Under the Radar

Broadcast TV on the Go

Back in the'90s, you'd see dozens of tiny portable televisions at big sporting events. They were expensive (at least $300) and had tiny 3" square screens, but viewers could watch the game as they, you know, watched the game in person. Or follow another game.

Things have changed since then. People watch video on their smartphones. Lots of sporting events have moved to pay cable. And the FCC shifted the broadcast standards from analog to digital, making all those old portable TVs useless. Still, it's hard for most people to get broadcast TV on their phones and impossible to watch NFL games on your phone if you're not a Verizon customer.

RCA has a 4.3" Portable/Pocket Digital ATSC TV that updates the old pocket TV. It's capable of receiving digital broadcasts from channels 2-69 (and all the digital subchannels connected with a station) and it supports both HDTV (1080p & 720i) and SDTV. You can hide channels you don't ever want to watch. It get 2.5 hours of battery life (searching for signal is a huge battery suck) and comes with an AC adapter and an input to connect a bigger antenna if you want something more powerful than the built-in monopole extendable antenna.

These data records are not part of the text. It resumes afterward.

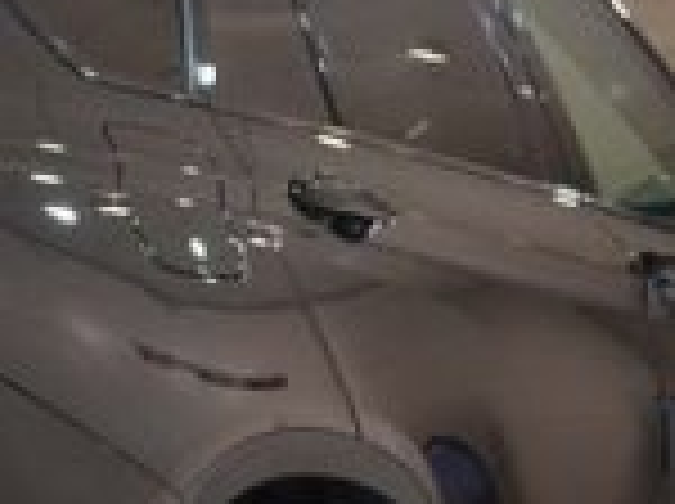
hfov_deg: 12.4
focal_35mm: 154
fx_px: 2998
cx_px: -216
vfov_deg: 9.6
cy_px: 479
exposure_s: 1/125
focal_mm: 20
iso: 400
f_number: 5.6
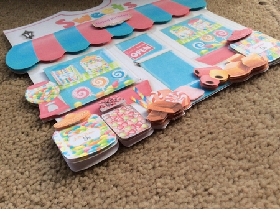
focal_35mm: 32
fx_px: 258
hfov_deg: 56.9
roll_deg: +2.6
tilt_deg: -43.7
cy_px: 104
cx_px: 140
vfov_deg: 44.0
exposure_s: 1/100
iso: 40
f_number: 2.4
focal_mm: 3.3
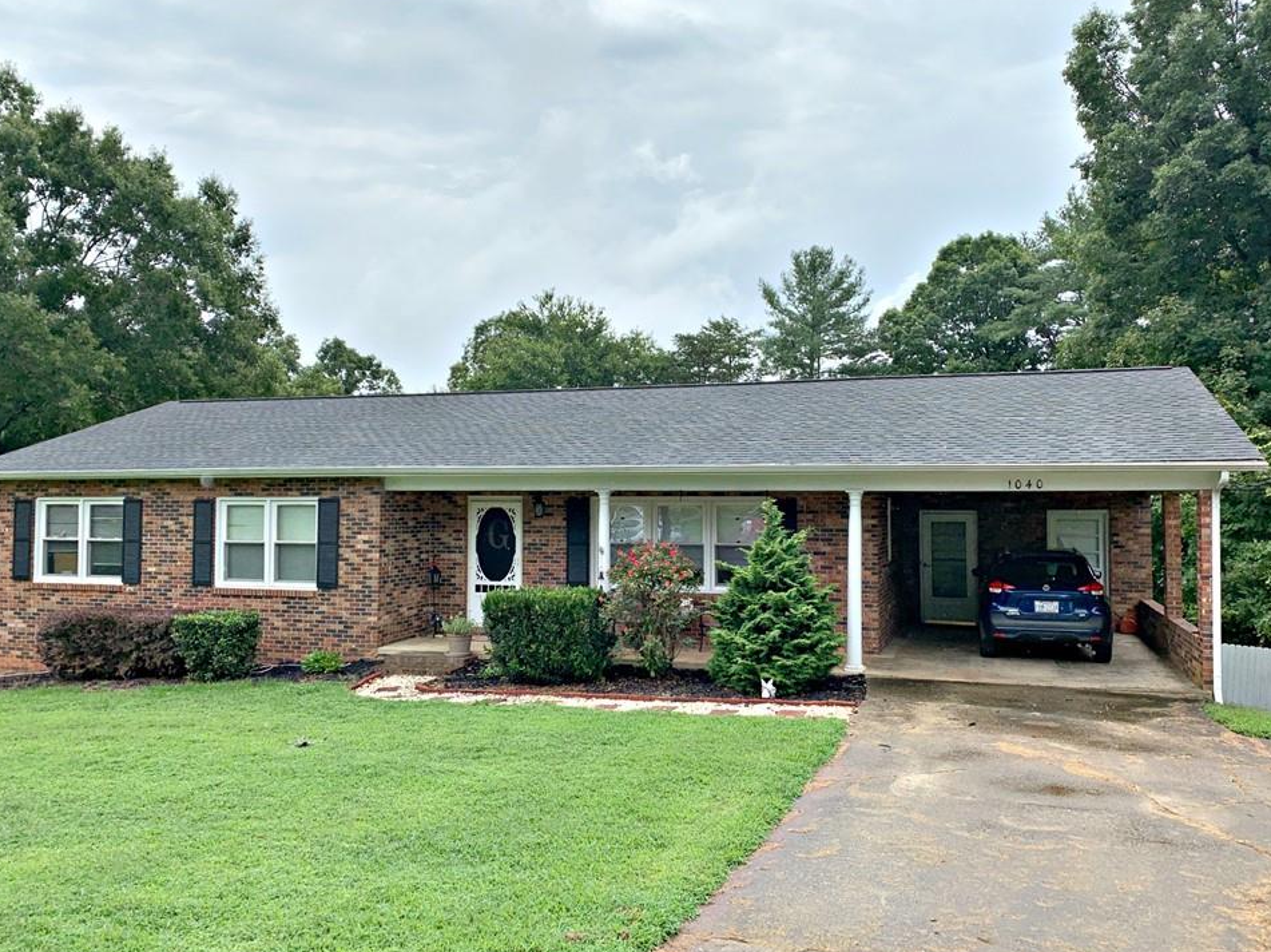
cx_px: 636
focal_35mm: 28
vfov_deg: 49.7
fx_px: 1027
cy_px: 475
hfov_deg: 63.5
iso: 25
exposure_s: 1/3185
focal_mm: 4.25
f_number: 1.8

The TV is especially useful for all those secondary broadcast channels that don't make it onto cable and satellite systems: GRIT, Buzzr, MeTV, GetTV, Movies!, LAFF, Bounce and lots of others: all the foreign language and religious stations and you can usually get a QVC fix.

The image quality is surprisingly good on HDTV stations. You'll have to fiddle with the menu if you want to see old-school programs in their 4:3 ratio and change it back for widescreen broadcasts, but most people don't seem to care about that. Also, the screen is still relatively small, so you'll likely want to leave it in widescreen mode.

You can also connect a flash drive or hard drive via USB or insert a microSD card to watch your own movies, look at photos or listen to MP3 files. There's an OK built-in speaker and a headphone jack for audio.

There's one major issue with this TV and it's not RCA's fault, because it's generally the same issue you'll face with a $3000 widescreen. Digital broadcasting may give you a sparkling hi-res image but it's incredibly sensitive to signal strength. Anyone who grew up fiddling with an antenna to reduce the snow on analog TV will frustrated by the binary principle of digital: if the signal's too weak, you get nothing. In Atlanta, it's actually impossible to pick up a couple of network stations even when you can see the antenna (to be fair, that's also true with a powered antenna on a full-size TV). That's not an RCA issue, that's an FCC issue and one of those cases where the new technology isn't always an improvement.